From Awake My Soul: Contemporary Catholics On Traditional Devotions, James Martin, editor
Lectio divina is Latin for “spiritual reading.” It is a method of reading and praying on scripture and other classics of spirituality like Augustine’s Confessions and The Imitation of Christ. It has deep roots in the history of monasticism. There are four basic steps in lectio divina: reading (What does this text say?); meditation (What does this text say to me?); prayer (What do I want to say to God through this text?); and contemplation or action (What difference might this text make in my life?).
The text to be read can be long or short. And the full process of “reading” could take fifteen minutes or be spread over fifteen years. To illustrate the process, I will focus on Jesus’s invitation in Matthew 11:28: “Come to me, all you who are weary and carrying heavy burdens, and I will give you rest.”
Reading (lectio) the text involves basic literary analysis – that is, looking at its context, words and images, characters, literary form and structure. Here Jesus issues an invitation to come to his wisdom school and promises both wisdom and rest to those who accept. The saying is part of a passage (Matthew 11:25-30) that reveals Jesus as both the Son of God and incarnate wisdom in a context (Matthew chapters 11-12) where the themes of unbelief and rejection are prominent. One’s appreciation of Jesus’s invitation and promise grows when the passage is read alongside Jeremiah 6:16 (“Where the good way lies, walk in it, and find rest for your souls”) and Sirach 51:26-27 (“Put your neck under her [Wisdom’s] yoke; I have labored little and found much serenity”).
Meditation (meditatio) takes account of both the content of the passage and the present dispositions of the reader. Many rich theological themes emerge from Matthew 11:28: real wisdom as divine revelation, the human search for wisdom and “rest,” Jesus as a gentle and humble teacher, Jesus as wisdom incarnate, and so on.
What this text says to me will also depend to some extent on my state of soul as I read it. I may be tired, discouraged, and depressed, and so badly in need of “rest.” Or I may be feeling wonderful, hoping for a new breakthrough on the way of wisdom and more convinced than ever that true wisdom is to be found only in the teaching and example of Jesus.
Prayer (oratio) flows from reading and meditating on the text. This step, of course, is very personal. I may ask God for peace of soul. Or I may praise God for the gift of faith and the wisdom of Jesus. Or I may thank God for having revealed himself in and through Jesus to “little ones.”
The fourth step may take the form of contemplatio (relishing the spiritual experience and praising God for it) or actio (discerning some course or action). For example, through Matthew 11:28 I may decide to devote myself to learning more about the wisdom of Jesus. Or I may determine to make a retreat or to pray more regularly. Or I may just take a vacation, or at least try to grasp what the “rest” that Jesus promises means for how I live and work.

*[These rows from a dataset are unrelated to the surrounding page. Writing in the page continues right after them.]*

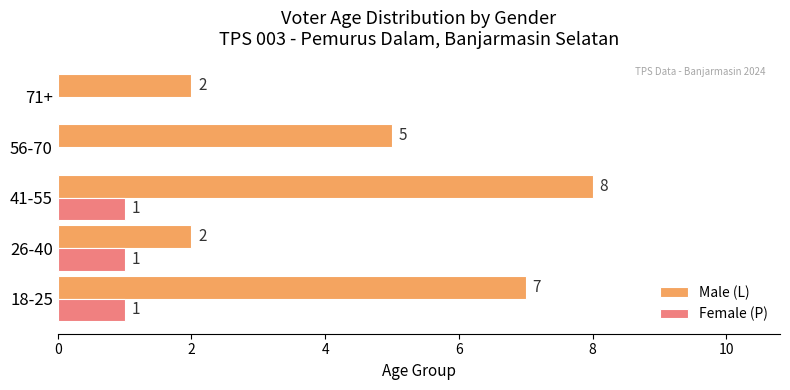

At which label is Male (L) closest to 5?

56-70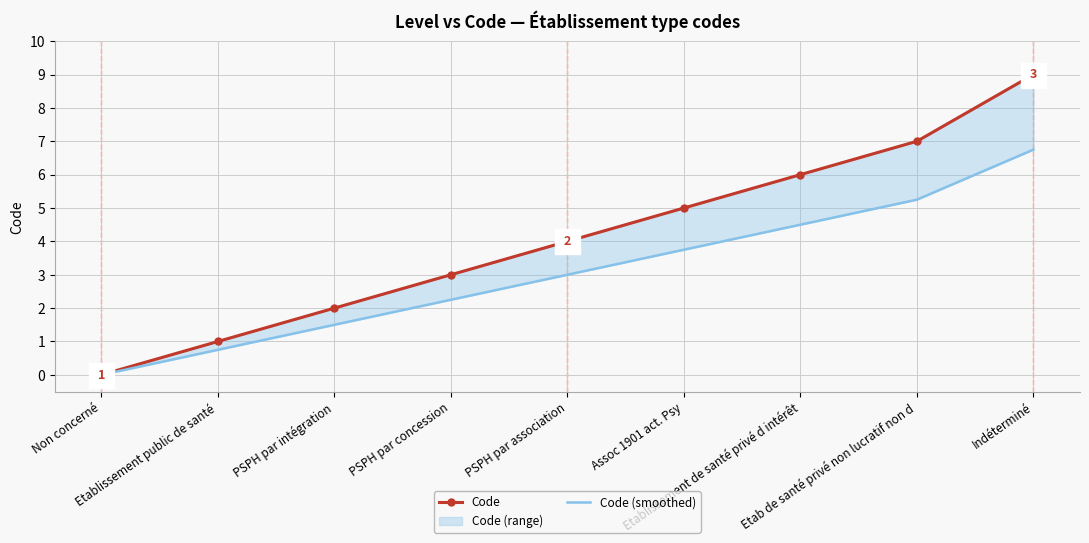

True or false: Code (smoothed) and Code intersect in this chart.

False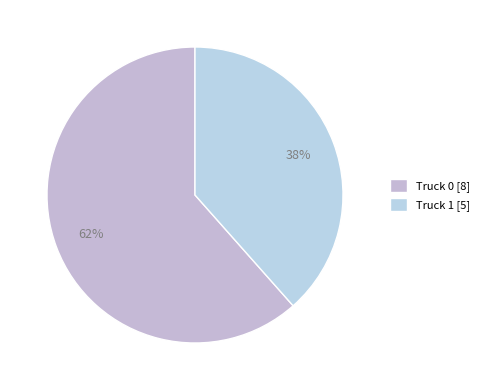

Which slice is the smallest?

Truck 1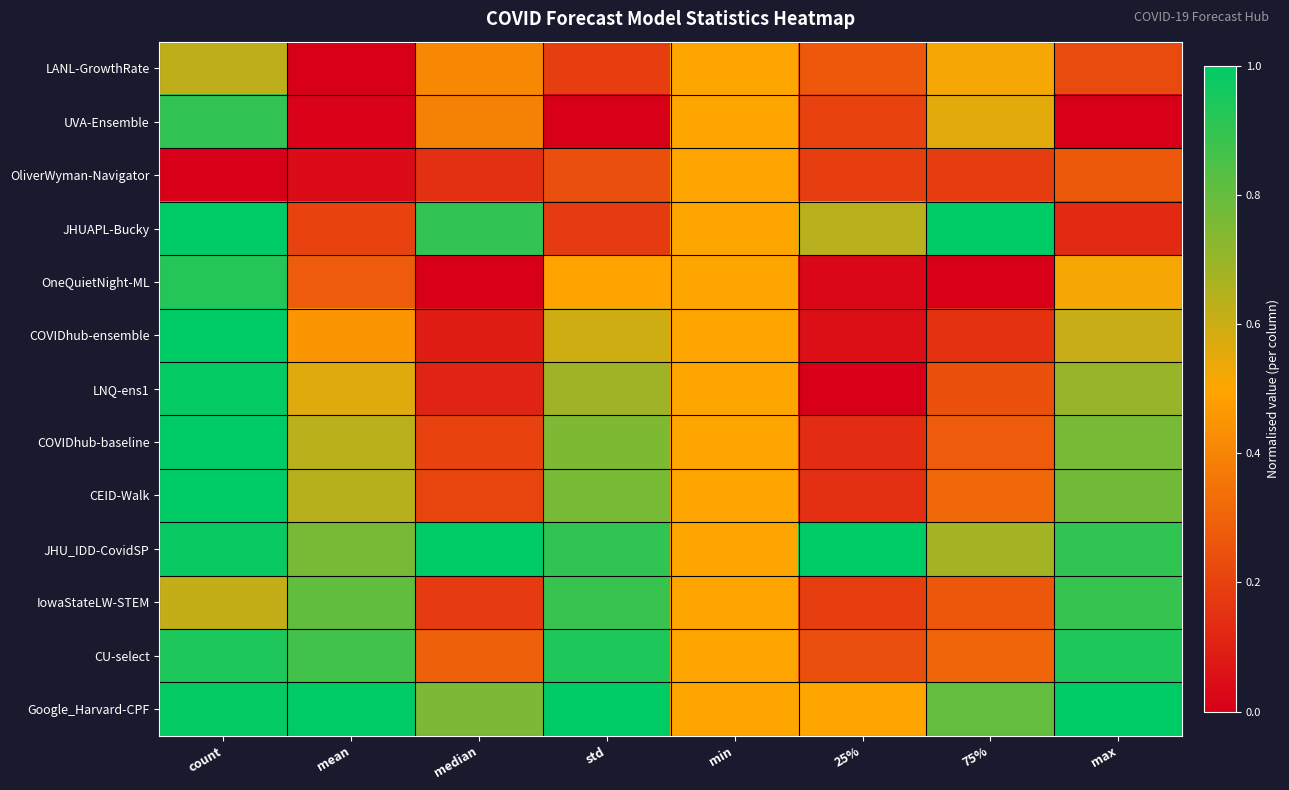

Which series changed the most between median and 75%?

JHU_IDD-CovidSP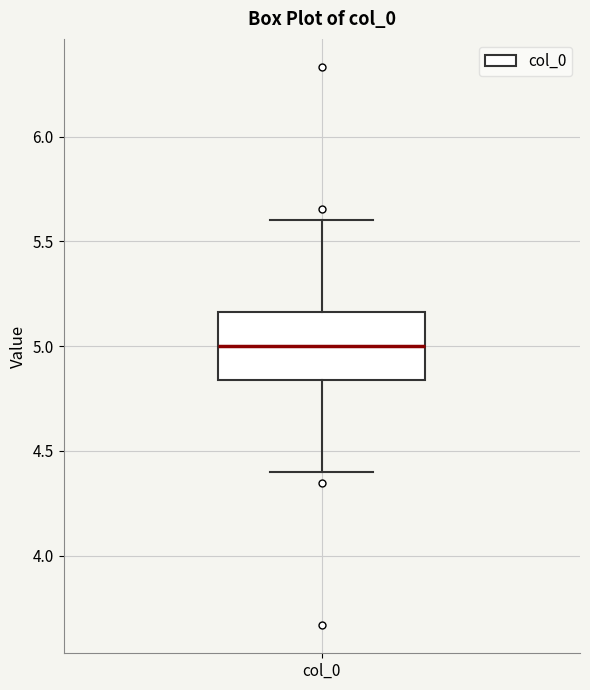

Read this box plot against the y-axis: the position of the median line, the range covered by the box, and the ends of both whiskers. The values are not printed on the chart, so give them approximately, as read against the axis.

median 5.00, box 4.85 to 5.15, whiskers 4.40 to 5.60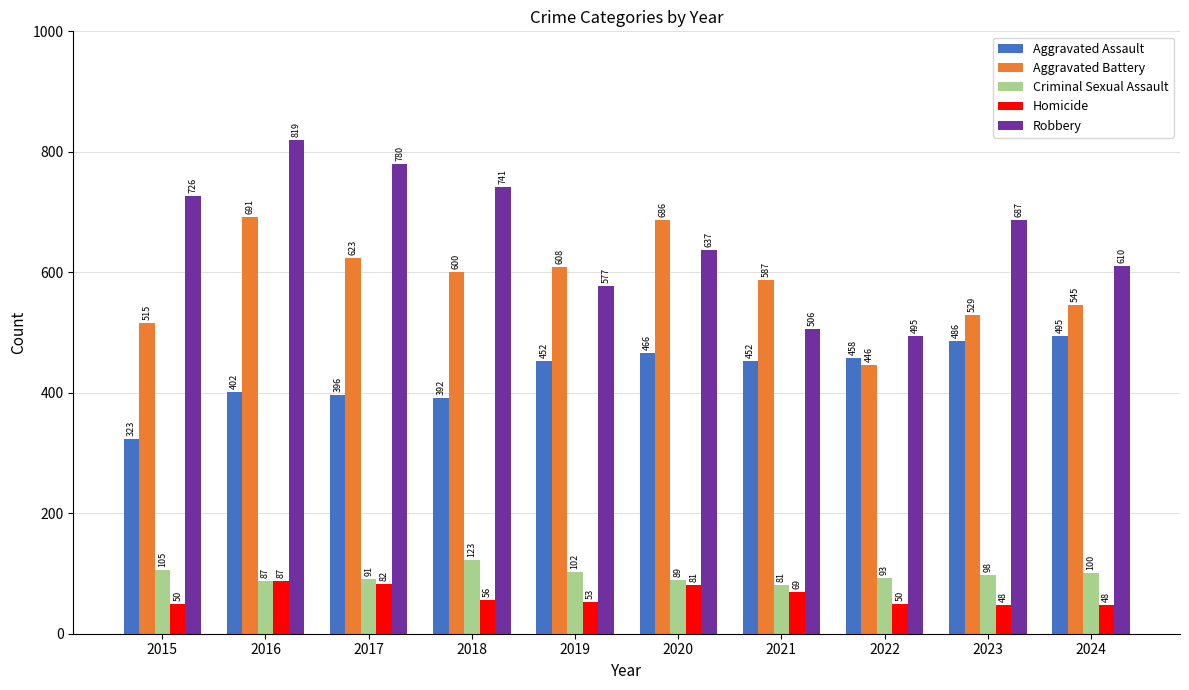

How many bars are there in each group?

5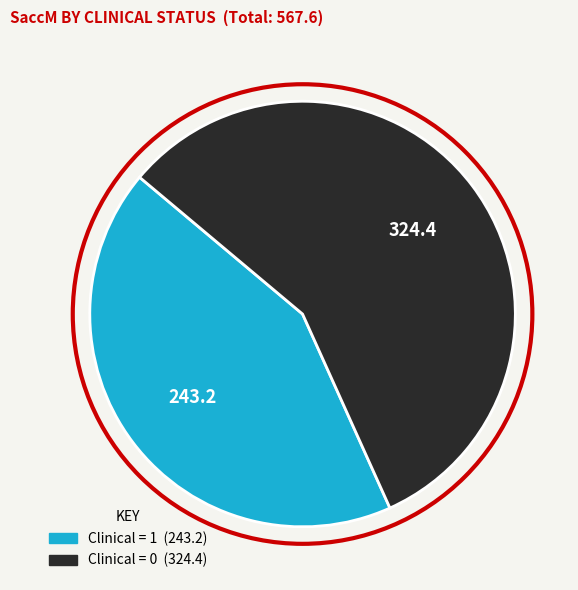

Does any single category account for the majority?

Yes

Lectio divina is profoundly simple and eminently flexible. While rooted in monastic practice, it is also part of the larger heritage of Christian spirituality. It can help greatly in integrating biblical scholarship and the devotional life. It can be used with Ignatian contemplation (application of the senses and identification with the characters), especially in meditatio.
For individuals and groups just beginning the practice of lectio divina, it may be wise to follow the four-step outline rather mechanically. But I must confess that I now seldom consciously work through the various steps all in one time period. In fact, the point of lectio divina is to foster an immersion in scripture so that the various questions arise naturally in their own time. For one who has been privileged to study, teach, and write about scripture for many years, the framework has become so habitual that eventually all the steps get covered in one way or another. A wise teacher once told me, “When you have mastered a method or skill, then you can throw away the instruction booklet.”
The fathers of the church originated lectio divina, with Jerome especially giving it structure. Benedict incorporated it into his monastic rule, and in the twelfth century Guido II (the ninth prior of the Grande Chartreuse monastery) wrote an important letter on it titled, “The Ladder of Monks.”
While lectio divina has never disappeared from the Christian tradition since patristic times, it has undergone a revival in large part through the recently retired archbishop of Milan, Cardinal Carlo Maria Martini, S.J. A distinguished biblical scholar and former rector of the Pontifical Biblical Institute in Rome, Martini used lectio divina as a pastoral tool in his archdiocese and in his many books. Through Martini’s imaginative leadership, lectio divina has become available to everyone, not only for private devotions but also for communal Bible studies, prayer groups, and liturgical activities.
If we are committed to making scripture the soul of theology and to become a more biblical church, lectio divina can be an effective tool, tested by hundreds of years of experience. It is another case of bringing out of our biblical treasure, “what is new and what is old.” (Matthew 13:52) While lectio divina is old, its use as a pastoral tool for the whole church is new and promising.